Perguntas
(1) Reproduza, da crítica ao filme sobre Maria Adelaide, o trecho que vai de "É o rosto de" até "um advogado encarregado.".
(2) Segundo a crítica ao filme sobre Maria Adelaide, que ator interpreta o motorista Manuel Claro?

Secção do texto
A moral e os bons costumes patriarcais.

Esta não é uma história sobre uma mulher, mas antes de um episódio da vida de uma mulher de posses, porém despretensiosa, numa sociedade machista, patriarcal e de “bons costumes”. Maria Adelaide Coelho da Cunha – herdeira do jornal Diário de Notícias – decide deixar tudo para trás para fugir com o amante, que por acaso, era bem mais novo do que ela. Mas antes de chegarmos a este acontecimento percebemos que o marido dela (vivido aqui por Marcello Urgeghe), e administrador do jornal na altura, também a traía com uma moça mais nova. Não creio que a traição seja bem vista em nenhuma época. No entanto, é mais do que sabido que os homens sempre foram mais descarados e perdoados no que diz respeito ao adultério.

O domínio patriarcal está logo no primeiro plano: vemos a imagem de uma mulher a mexer nos seus cabelos acompanhada pela narração de um homem. Muitas das cenas que compõem o desenrolar dos acontecimentos são, curiosamente, conversas entre homens acerca daquilo que irão decidir sobre a vida de Maria Adelaide. Talvez seja por isso que no cartaz aparece uma mulher vestida de homem, como uma espécie de mensagem subliminar. Ao acompanhar o filme vemos que a imagem do cartaz pode até ter duplo sentido: uma mulher disfarçada de homem para se encaixar mais facilmente na sociedade e a representar o criado da peça que interpreta no hospício, remetendo para o seu romance com o motorista Manuel Claro (interpretado por João Pedro Mamede).

É o rosto de Maria de Medeiros a interpretar Maria Adelaide que prevalece ao longo do filme, como uma espécie de homenagem a esta personagem que acaba por ultrapassar a maledicência e as convenções da época. Por momentos sentimos uma onda de feminismo quando ela encena peças de teatro apenas com mulheres, contrariando a época em que o teatro só se fazia com homens. Por outro lado, temos um certo lirismo e pureza acerca da figura feminina em planos que se assemelham a pinturas renascentistas que em nada expressam uma perspetiva feminista. Nos dias de hoje não há como fugir a estas questões, principalmente quando temos uma protagonista de relevância na história do jornalismo português que só venceu a sua causa devido a um “milagre da justiça” conseguido por um advogado encarregado.

Partindo para questões mais técnicas, observa-se uma edição pouco ambiciosa com planos acessórios, que não acrescentando nada ao decorrer da ação, diálogos vagos e marcações pouco espontâneas que se revelam, por exemplo, na falta de química entre Maria Adelaide e Manuel Claro (que sempre foi fiel de acordo com as notas finais, mas que apresenta suspeitas de ter um caso homossexual).  Por outro lado, o décor, os figurinos e a surpreendente caracterização – que por si só nos indica o passar dos anos – estão dignos de premiação.

Dados fornecidos
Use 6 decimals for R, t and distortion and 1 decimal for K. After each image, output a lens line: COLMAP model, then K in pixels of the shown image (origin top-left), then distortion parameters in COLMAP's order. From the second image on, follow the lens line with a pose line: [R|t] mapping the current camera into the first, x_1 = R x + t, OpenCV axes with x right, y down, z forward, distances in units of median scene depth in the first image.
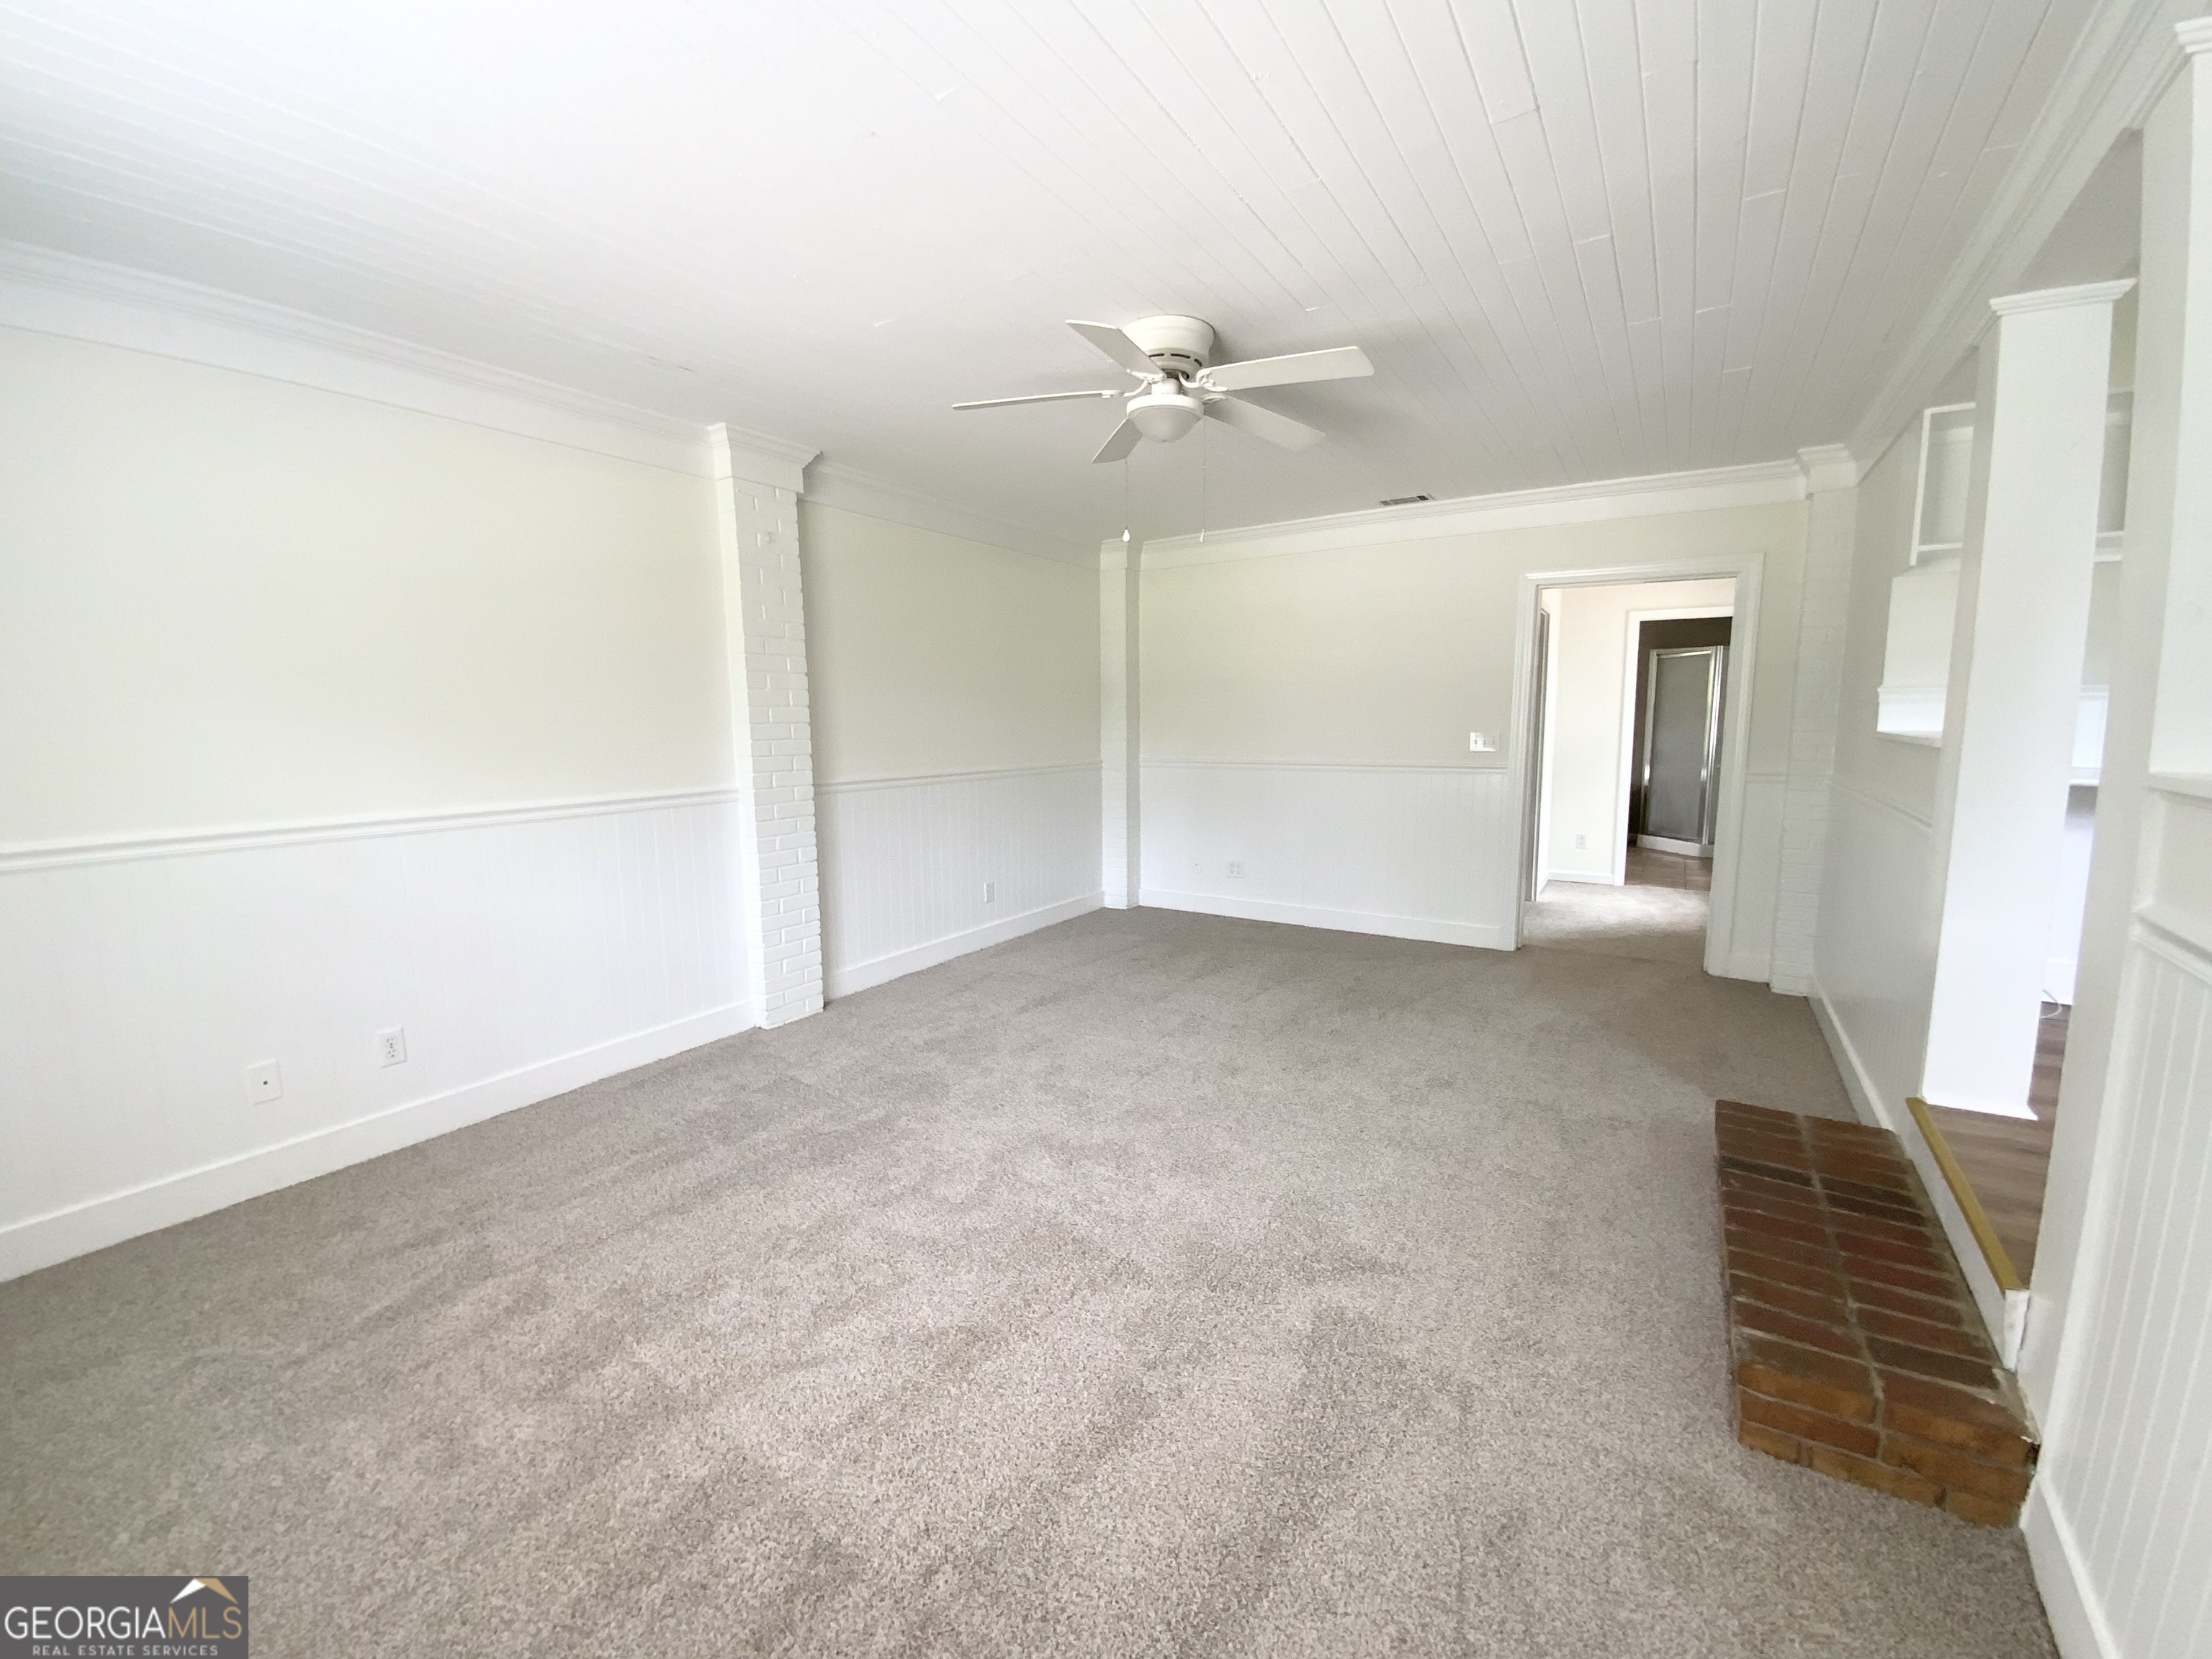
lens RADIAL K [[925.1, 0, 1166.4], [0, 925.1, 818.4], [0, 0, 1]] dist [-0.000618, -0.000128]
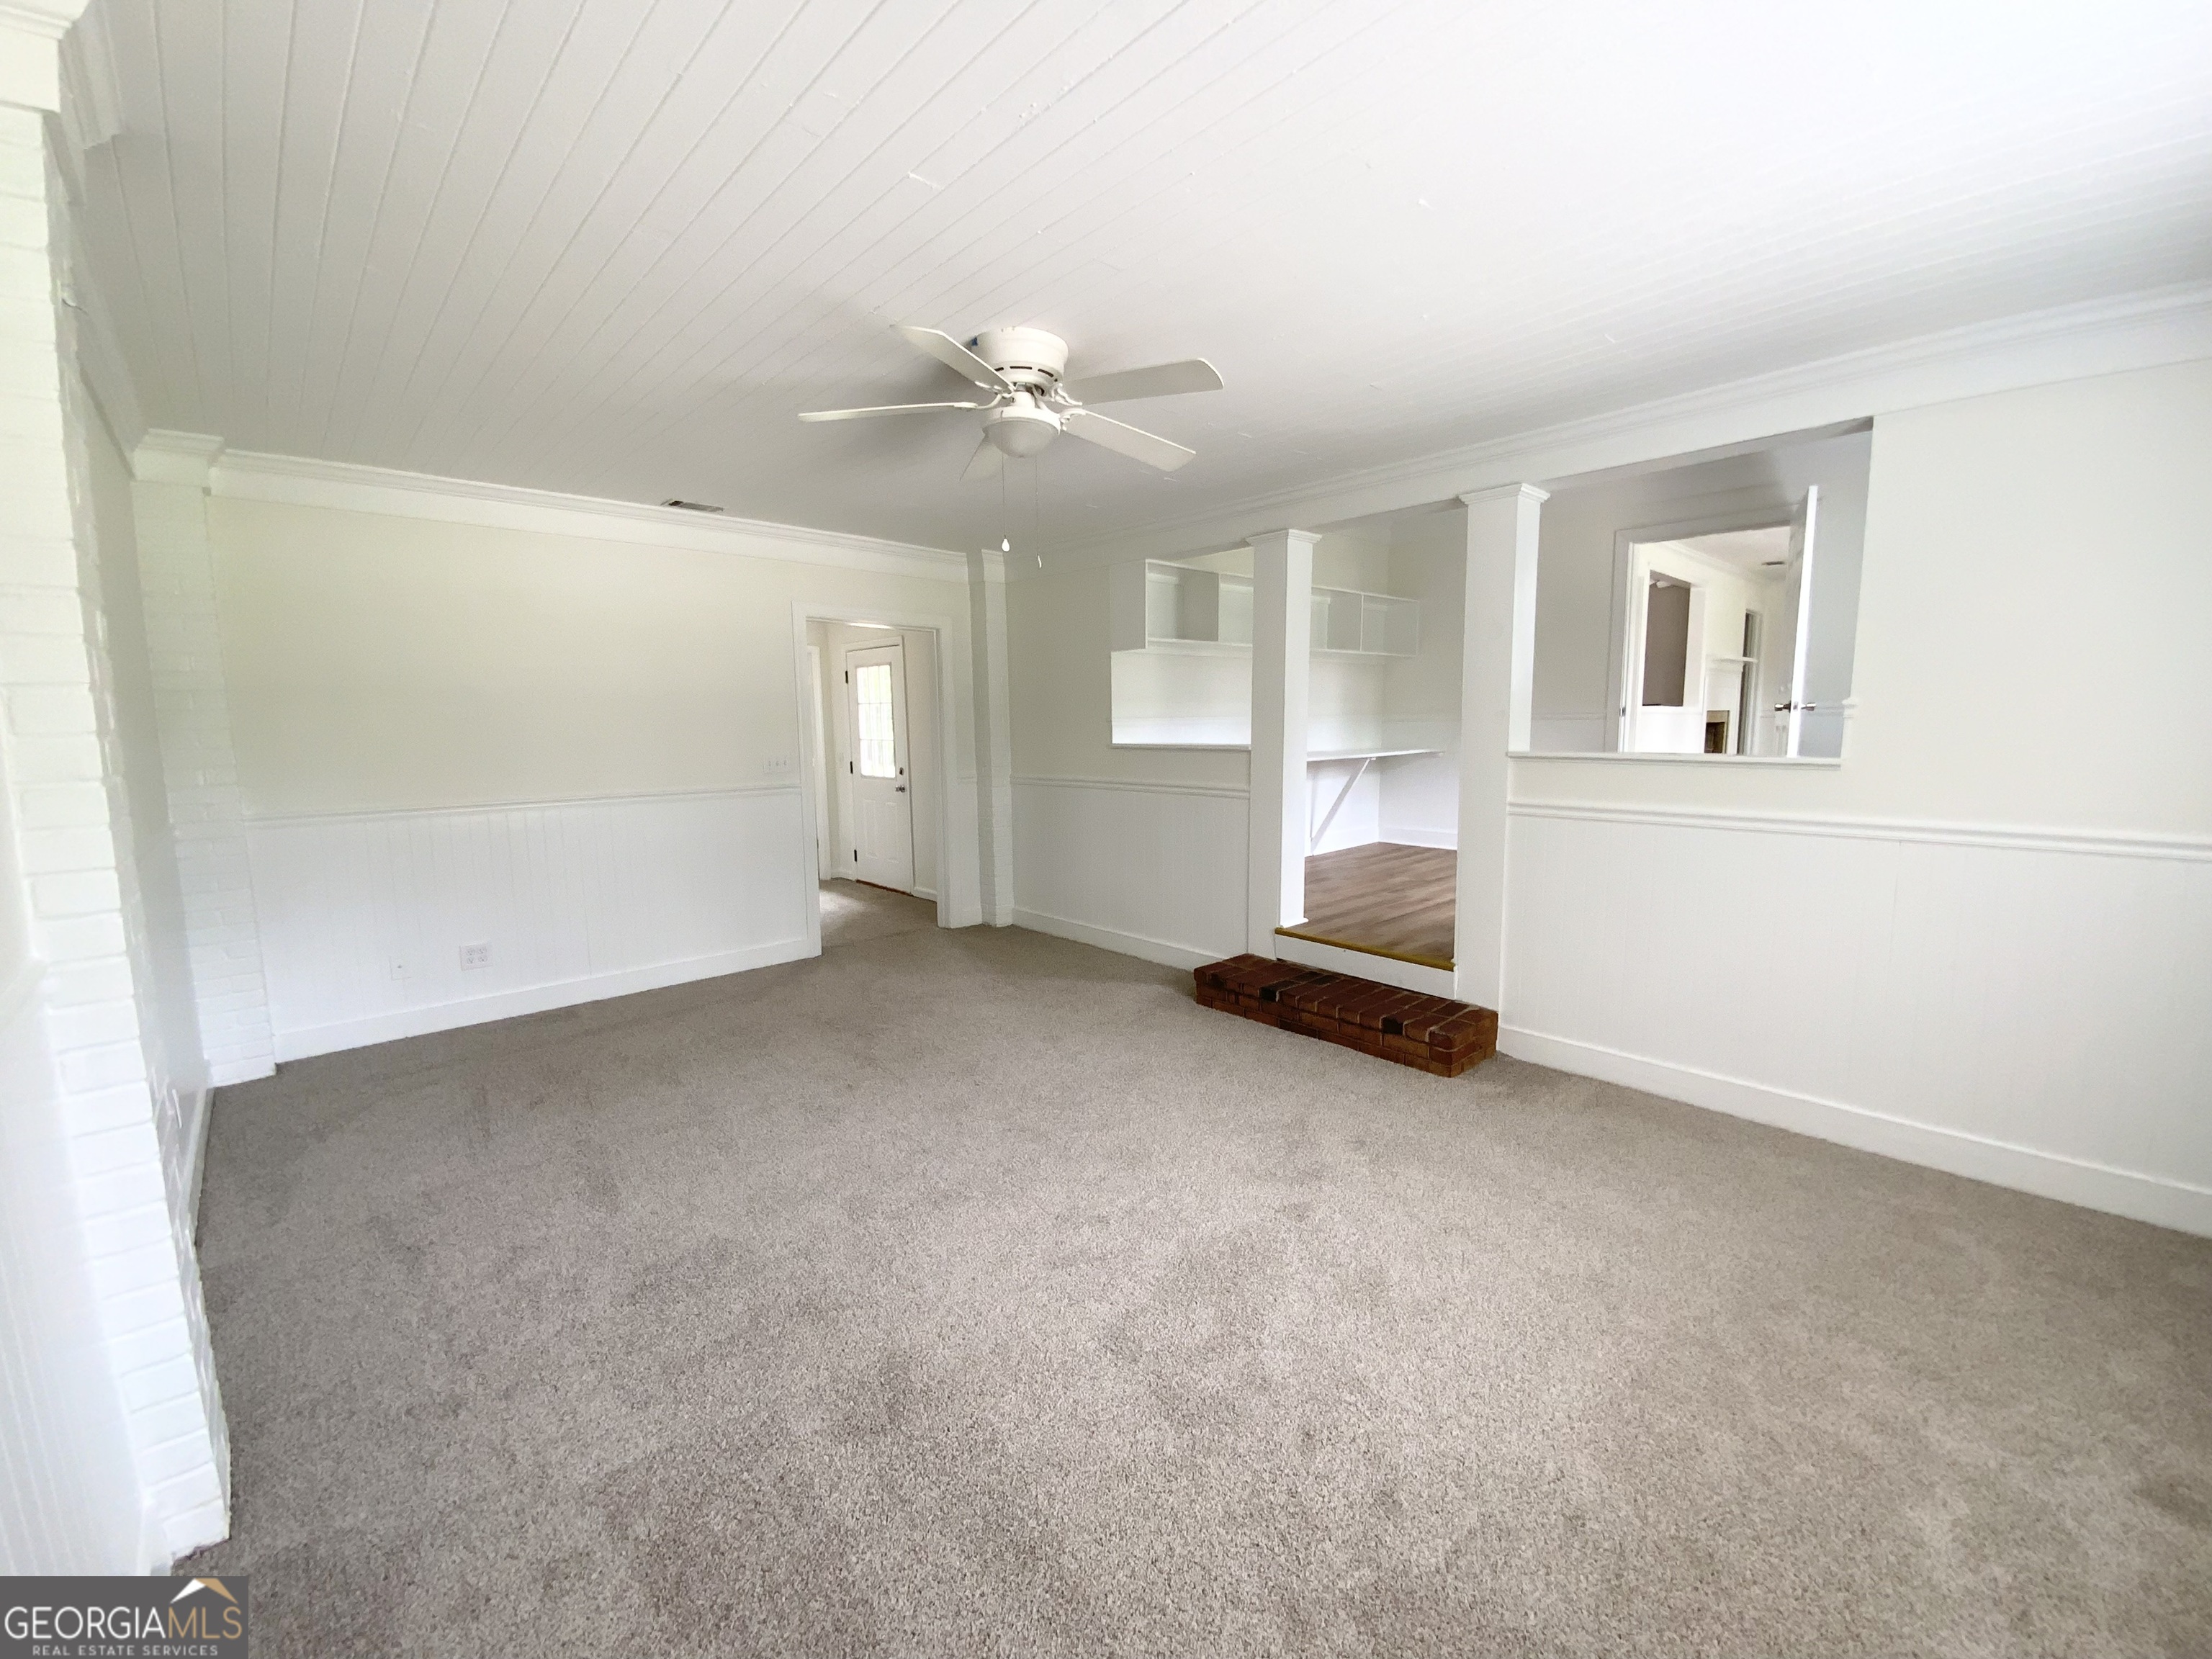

Soluções por tarefa
(1)
É o rosto de Maria de Medeiros a interpretar Maria Adelaide que prevalece ao longo do filme, como uma espécie de homenagem a esta personagem que acaba por ultrapassar a maledicência e as convenções da época. Por momentos sentimos uma onda de feminismo quando ela encena peças de teatro apenas com mulheres, contrariando a época em que o teatro só se fazia com homens. Por outro lado, temos um certo lirismo e pureza acerca da figura feminina em planos que se assemelham a pinturas renascentistas que em nada expressam uma perspetiva feminista. Nos dias de hoje não há como fugir a estas questões, principalmente quando temos uma protagonista de relevância na história do jornalismo português que só venceu a sua causa devido a um “milagre da justiça” conseguido por um advogado encarregado.

(2) João Pedro Mamede.